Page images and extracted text

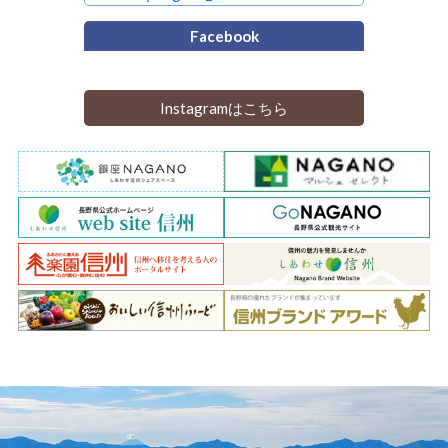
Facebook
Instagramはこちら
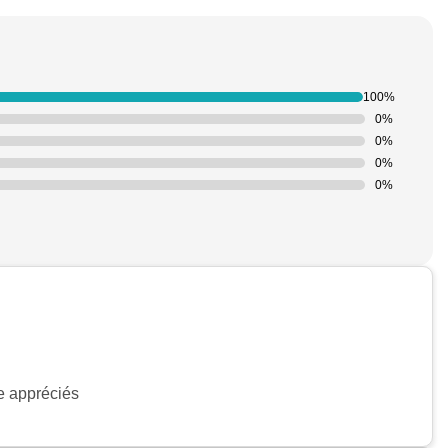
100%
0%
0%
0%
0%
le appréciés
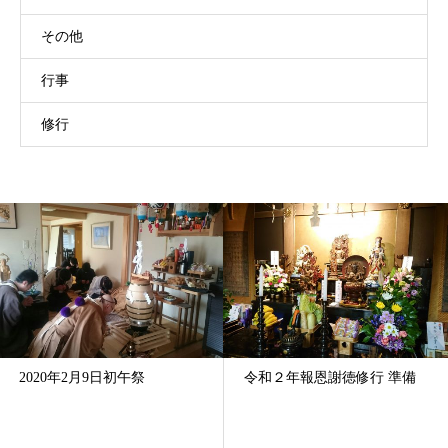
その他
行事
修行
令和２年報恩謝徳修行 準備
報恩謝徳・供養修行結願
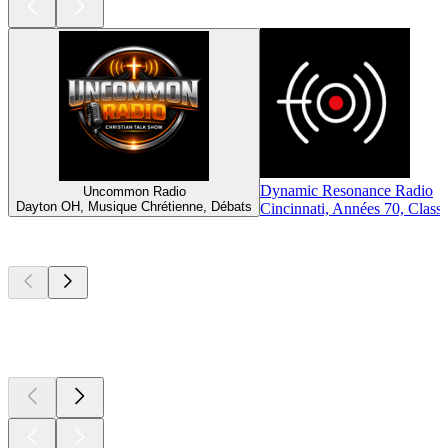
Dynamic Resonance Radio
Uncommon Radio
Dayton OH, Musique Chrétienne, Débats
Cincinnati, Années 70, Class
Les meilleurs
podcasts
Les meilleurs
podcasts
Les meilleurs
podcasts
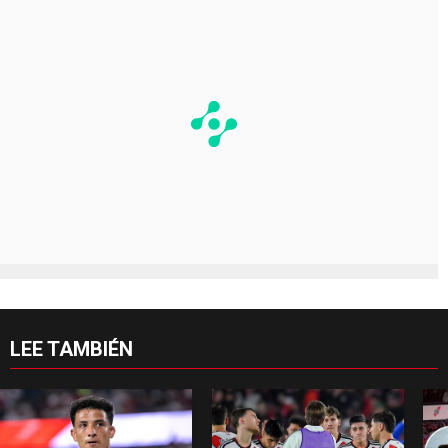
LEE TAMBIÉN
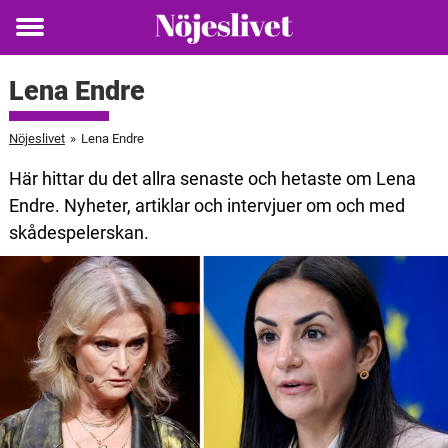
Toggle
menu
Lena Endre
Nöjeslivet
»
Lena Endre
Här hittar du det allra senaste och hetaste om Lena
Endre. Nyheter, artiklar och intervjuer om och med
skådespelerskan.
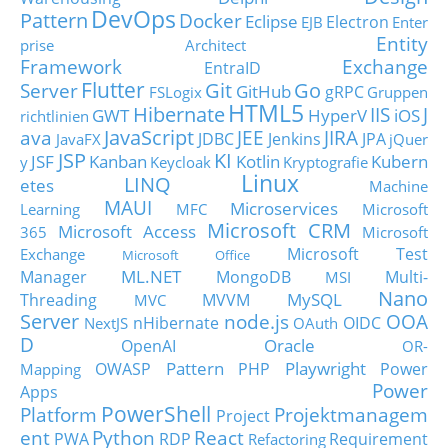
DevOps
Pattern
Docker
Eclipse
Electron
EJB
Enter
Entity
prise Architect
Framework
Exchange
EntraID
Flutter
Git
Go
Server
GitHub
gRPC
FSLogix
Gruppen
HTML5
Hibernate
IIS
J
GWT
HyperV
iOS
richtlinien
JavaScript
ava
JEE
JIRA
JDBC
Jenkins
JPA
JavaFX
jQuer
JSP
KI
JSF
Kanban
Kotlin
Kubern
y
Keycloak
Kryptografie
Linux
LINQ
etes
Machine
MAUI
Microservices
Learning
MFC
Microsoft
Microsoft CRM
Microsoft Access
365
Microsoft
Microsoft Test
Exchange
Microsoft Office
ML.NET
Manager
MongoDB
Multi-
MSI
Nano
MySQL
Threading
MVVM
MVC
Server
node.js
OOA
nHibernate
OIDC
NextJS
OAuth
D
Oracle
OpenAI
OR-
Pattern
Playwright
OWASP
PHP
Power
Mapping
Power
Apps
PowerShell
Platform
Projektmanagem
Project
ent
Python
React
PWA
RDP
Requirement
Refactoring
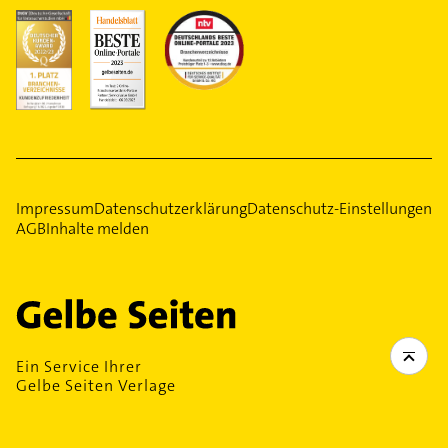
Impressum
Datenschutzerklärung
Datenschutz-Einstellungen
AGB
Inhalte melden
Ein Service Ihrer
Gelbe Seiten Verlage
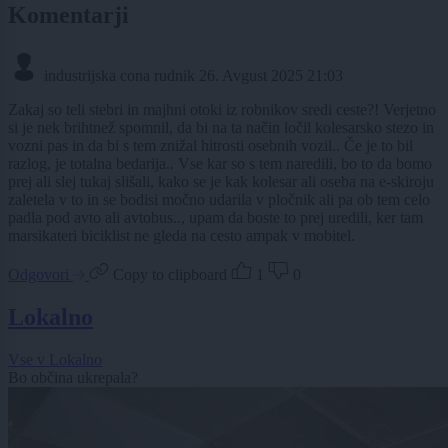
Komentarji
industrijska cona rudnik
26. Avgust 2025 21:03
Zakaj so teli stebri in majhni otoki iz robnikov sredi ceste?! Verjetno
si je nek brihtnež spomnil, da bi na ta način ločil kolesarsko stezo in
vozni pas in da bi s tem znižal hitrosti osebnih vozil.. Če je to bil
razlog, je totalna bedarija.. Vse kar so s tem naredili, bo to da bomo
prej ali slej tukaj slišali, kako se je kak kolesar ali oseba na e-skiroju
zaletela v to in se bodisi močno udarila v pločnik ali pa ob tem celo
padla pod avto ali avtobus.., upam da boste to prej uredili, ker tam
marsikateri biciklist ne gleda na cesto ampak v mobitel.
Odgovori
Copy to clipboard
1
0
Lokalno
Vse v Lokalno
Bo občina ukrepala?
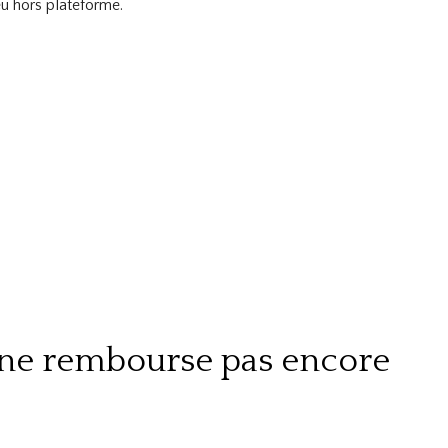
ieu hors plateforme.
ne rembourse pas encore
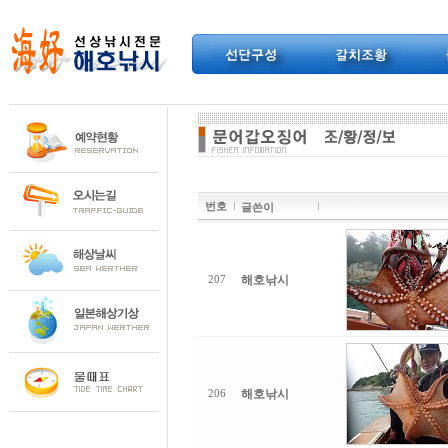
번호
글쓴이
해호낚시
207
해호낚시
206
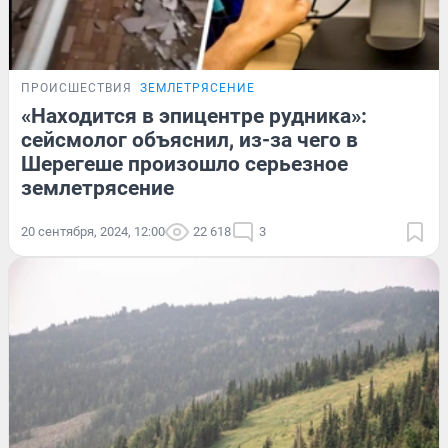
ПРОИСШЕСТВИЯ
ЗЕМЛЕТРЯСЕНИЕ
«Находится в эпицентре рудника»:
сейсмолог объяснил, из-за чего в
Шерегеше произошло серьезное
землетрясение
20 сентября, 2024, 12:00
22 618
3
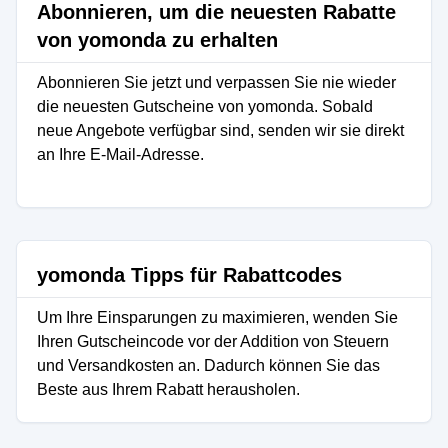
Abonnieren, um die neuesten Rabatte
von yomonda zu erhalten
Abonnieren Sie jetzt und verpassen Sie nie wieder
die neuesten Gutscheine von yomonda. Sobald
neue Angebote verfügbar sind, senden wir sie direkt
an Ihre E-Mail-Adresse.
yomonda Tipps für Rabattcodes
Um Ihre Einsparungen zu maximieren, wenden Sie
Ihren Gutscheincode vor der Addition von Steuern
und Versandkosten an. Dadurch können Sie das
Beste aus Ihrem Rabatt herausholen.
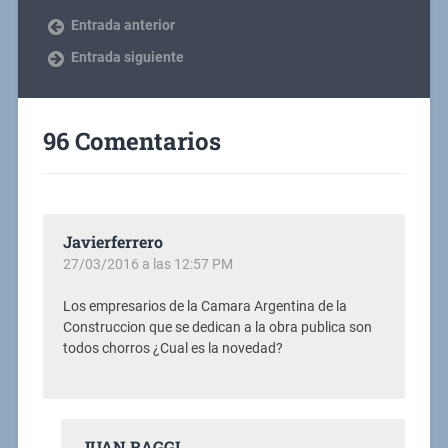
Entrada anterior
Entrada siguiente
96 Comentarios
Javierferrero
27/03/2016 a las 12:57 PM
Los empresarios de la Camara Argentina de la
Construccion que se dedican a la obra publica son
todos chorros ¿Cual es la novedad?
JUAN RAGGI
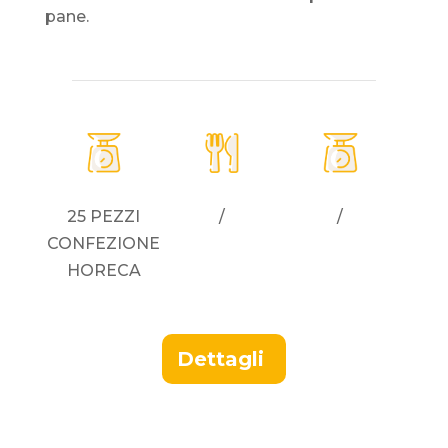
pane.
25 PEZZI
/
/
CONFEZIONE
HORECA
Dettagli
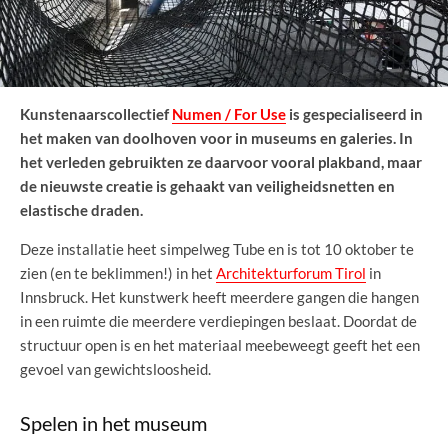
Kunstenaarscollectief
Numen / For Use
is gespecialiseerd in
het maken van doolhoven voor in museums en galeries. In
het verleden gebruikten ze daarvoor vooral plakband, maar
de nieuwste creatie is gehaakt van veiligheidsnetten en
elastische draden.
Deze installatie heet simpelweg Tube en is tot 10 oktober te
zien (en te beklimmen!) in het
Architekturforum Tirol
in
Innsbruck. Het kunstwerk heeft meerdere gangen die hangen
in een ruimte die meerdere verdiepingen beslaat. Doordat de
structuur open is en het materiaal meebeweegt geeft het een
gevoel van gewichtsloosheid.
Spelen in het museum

YOUR OBJECTIVE
Reproduce every line of text in the material above word for word. Leave the pictures out.

ANSWER TO THE EXERCISE
Facebook
Instagramはこちら
100%
0%
0%
0%
0%
le appréciés
その他
行事
修行
令和２年報恩謝徳修行 準備
報恩謝徳・供養修行結願
Dynamic Resonance Radio
Uncommon Radio
Dayton OH, Musique Chrétienne, Débats
Cincinnati, Années 70, Class
Les meilleurs
podcasts
Les meilleurs
podcasts
Les meilleurs
podcasts
LEE TAMBIÉN
Toggle
menu
Lena Endre
Nöjeslivet
»
Lena Endre
Här hittar du det allra senaste och hetaste om Lena
Endre. Nyheter, artiklar och intervjuer om och med
skådespelerskan.
DevOps
Pattern
Docker
Eclipse
Electron
EJB
Enter
Entity
prise Architect
Framework
Exchange
EntraID
Flutter
Git
Go
Server
GitHub
gRPC
FSLogix
Gruppen
HTML5
Hibernate
IIS
J
GWT
HyperV
iOS
richtlinien
JavaScript
ava
JEE
JIRA
JDBC
Jenkins
JPA
JavaFX
jQuer
JSP
KI
JSF
Kanban
Kotlin
Kubern
y
Keycloak
Kryptografie
Linux
LINQ
etes
Machine
MAUI
Microservices
Learning
MFC
Microsoft
Microsoft CRM
Microsoft Access
365
Microsoft
Microsoft Test
Exchange
Microsoft Office
ML.NET
Manager
MongoDB
Multi-
MSI
Nano
MySQL
Threading
MVVM
MVC
Server
node.js
OOA
nHibernate
OIDC
NextJS
OAuth
D
Oracle
OpenAI
OR-
Pattern
Playwright
OWASP
PHP
Power
Mapping
Power
Apps
PowerShell
Platform
Projektmanagem
Project
ent
Python
React
PWA
RDP
Requirement
Refactoring
Impressum
Datenschutzerklärung
Datenschutz-Einstellungen
AGB
Inhalte melden
Ein Service Ihrer
Gelbe Seiten Verlage
Komentarji
industrijska cona rudnik
26. Avgust 2025 21:03
Zakaj so teli stebri in majhni otoki iz robnikov sredi ceste?! Verjetno
si je nek brihtnež spomnil, da bi na ta način ločil kolesarsko stezo in
vozni pas in da bi s tem znižal hitrosti osebnih vozil.. Če je to bil
razlog, je totalna bedarija.. Vse kar so s tem naredili, bo to da bomo
prej ali slej tukaj slišali, kako se je kak kolesar ali oseba na e-skiroju
zaletela v to in se bodisi močno udarila v pločnik ali pa ob tem celo
padla pod avto ali avtobus.., upam da boste to prej uredili, ker tam
marsikateri biciklist ne gleda na cesto ampak v mobitel.
Odgovori
Copy to clipboard
1
0
Lokalno
Vse v Lokalno
Bo občina ukrepala?
ieu hors plateforme.
ne rembourse pas encore
번호
글쓴이
해호낚시
207
해호낚시
206
ПРОИСШЕСТВИЯ
ЗЕМЛЕТРЯСЕНИЕ
«Находится в эпицентре рудника»:
сейсмолог объяснил, из-за чего в
Шерегеше произошло серьезное
землетрясение
20 сентября, 2024, 12:00
22 618
3
Abonnieren, um die neuesten Rabatte
von yomonda zu erhalten
Abonnieren Sie jetzt und verpassen Sie nie wieder
die neuesten Gutscheine von yomonda. Sobald
neue Angebote verfügbar sind, senden wir sie direkt
an Ihre E-Mail-Adresse.
yomonda Tipps für Rabattcodes
Um Ihre Einsparungen zu maximieren, wenden Sie
Ihren Gutscheincode vor der Addition von Steuern
und Versandkosten an. Dadurch können Sie das
Beste aus Ihrem Rabatt herausholen.
Entrada anterior
Entrada siguiente
96 Comentarios
Javierferrero
27/03/2016 a las 12:57 PM
Los empresarios de la Camara Argentina de la
Construccion que se dedican a la obra publica son
todos chorros ¿Cual es la novedad?
JUAN RAGGI
pane.
25 PEZZI
/
/
CONFEZIONE
HORECA
Dettagli
Kunstenaarscollectief
Numen / For Use
is gespecialiseerd in
het maken van doolhoven voor in museums en galeries. In
het verleden gebruikten ze daarvoor vooral plakband, maar
de nieuwste creatie is gehaakt van veiligheidsnetten en
elastische draden.
Deze installatie heet simpelweg Tube en is tot 10 oktober te
zien (en te beklimmen!) in het
Architekturforum Tirol
in
Innsbruck. Het kunstwerk heeft meerdere gangen die hangen
in een ruimte die meerdere verdiepingen beslaat. Doordat de
structuur open is en het materiaal meebeweegt geeft het een
gevoel van gewichtsloosheid.
Spelen in het museum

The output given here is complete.